HSBC CEO Stuart Gulliver admits his bank’s shortcomings in money laundering checks and balances are both “shameful and embarrassing” and admits it may have to pay out well over $2 billion before the scandal is put to rest. Already, it’s put aside $700 million in anticipation of hefty fines, legal expenses and other costs.
Earlier this month, an American Senate report revealed the bank allowed clients to shift funds with little or no oversight and many of them found their way to Mexico, which is being called “dangerous and shifty”. On Monday, Gulliver said the costs could go much higher. Declaring “compliance changes” and new approaches to rebuilding its reputation, he said the activities in both Mexico and the U.S. were painful, embarrassing and shameful. He didn’t argue the American senator’s statements that the entire atmosphere at HSBC is “polluted”.
In business since 1865 and currently the UK’s largest bank, it has a presence in more than 80 countries. This necessitated the need for a streamlined and seamless structure and Gulliver has been credited for making those changes. He now says efforts to ensure compliance are transparent and with no shortage of checks and balances.
HSBC is also involved in the global LIBOR scandal, which could result in criminal charges being filed against many bank presidents and other banking officials. Gulliver said his bank is cooperating fully and with no limitations placed on various documents investigators request. HSBC is also one of more than a dozen banks under scrutiny in a global interest rate-rigging scandal that has rocked the sector and further damaged the reputation of bankers following criticism of their culture and standards.
HSBC’s biggest British banking competitor, Barclays, is also deeply involved in this latest bank scandal.
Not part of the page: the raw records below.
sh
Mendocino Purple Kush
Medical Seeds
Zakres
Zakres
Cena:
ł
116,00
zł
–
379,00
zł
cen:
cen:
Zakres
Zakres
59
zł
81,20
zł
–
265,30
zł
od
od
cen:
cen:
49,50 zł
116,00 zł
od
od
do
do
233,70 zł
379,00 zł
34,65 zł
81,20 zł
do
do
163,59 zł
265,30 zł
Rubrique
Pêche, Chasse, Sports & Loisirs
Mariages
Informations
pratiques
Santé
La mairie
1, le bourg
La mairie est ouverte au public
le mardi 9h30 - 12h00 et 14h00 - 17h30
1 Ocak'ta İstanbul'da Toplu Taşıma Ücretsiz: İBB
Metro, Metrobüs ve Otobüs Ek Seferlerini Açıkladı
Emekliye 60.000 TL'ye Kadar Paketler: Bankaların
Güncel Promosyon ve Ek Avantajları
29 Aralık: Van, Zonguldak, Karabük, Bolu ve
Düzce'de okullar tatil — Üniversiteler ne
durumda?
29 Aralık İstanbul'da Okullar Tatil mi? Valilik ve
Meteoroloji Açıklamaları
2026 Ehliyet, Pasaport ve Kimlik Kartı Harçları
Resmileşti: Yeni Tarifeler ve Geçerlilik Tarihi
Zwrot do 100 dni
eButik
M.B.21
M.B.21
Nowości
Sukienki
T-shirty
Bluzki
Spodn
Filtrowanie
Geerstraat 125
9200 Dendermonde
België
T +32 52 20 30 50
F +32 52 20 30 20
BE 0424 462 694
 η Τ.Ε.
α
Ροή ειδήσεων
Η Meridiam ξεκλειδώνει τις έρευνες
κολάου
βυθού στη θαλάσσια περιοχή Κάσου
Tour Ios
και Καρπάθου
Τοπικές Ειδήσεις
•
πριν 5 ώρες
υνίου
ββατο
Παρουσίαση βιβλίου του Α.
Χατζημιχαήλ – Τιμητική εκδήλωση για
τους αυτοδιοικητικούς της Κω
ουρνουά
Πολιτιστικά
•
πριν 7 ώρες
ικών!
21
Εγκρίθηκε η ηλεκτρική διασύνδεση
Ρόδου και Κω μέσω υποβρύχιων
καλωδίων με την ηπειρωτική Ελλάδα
It too has already put aside hundreds of millions of dollars in anticipation of various penalties and fees. It’s long since admitted its wrongdoing, but has said the illegal activities were limited to just two years – 2008 and 2009.
Other global banks are finding themselves under regulator microscopes as the Libor investigation continues, including other UK competitors, Deutsche Bank, Royal Bank of Scotland and Credit Suisse. In the U.S. the banks include Citigroup and JPMorgan Chase. Each has announced their investigations. Currently, HSBC is in talks to settle the investigation into money laundering while also hammering out anti-money laundering compliance issues with the U.S. Department of Justice and other regulators. Gulliver said:
It may take several more months to come to fruition.
When asked if HSBC is considering a “clawback” of some of its bonuses for anyone involved in the scandal, Gulliver said it was possible, though opted not to elaborate on whether former Chief Executive Michael Geoghegan could face clawbacks. He also reiterated the bank continues to cut costs while also channeling direct investments into the Asian market, which is considerably stronger these days.
In the past 18 months, HSBC has eliminated close to 30,000 jobs and closed 26 various businesses – including sales of its U.S. credit card businesses as well as at least half of its American bank branches. Gulliver said he was aware of the investigation into its U.S. compliance problems in 2010 before he took over, and that shaped some of his restructuring. This also includes centralizing control functions over a bank that was unwieldy.
Meanwhile, a small bank in New York filed filed its own class action suit against at least 16 of the world’s largest banks, including HSBC. In its suit, it alleges it was damaged by the manipulation of LIBOR interest rates. This is surely just the first of many lawsuits that will occur as the scandal continues to unfold.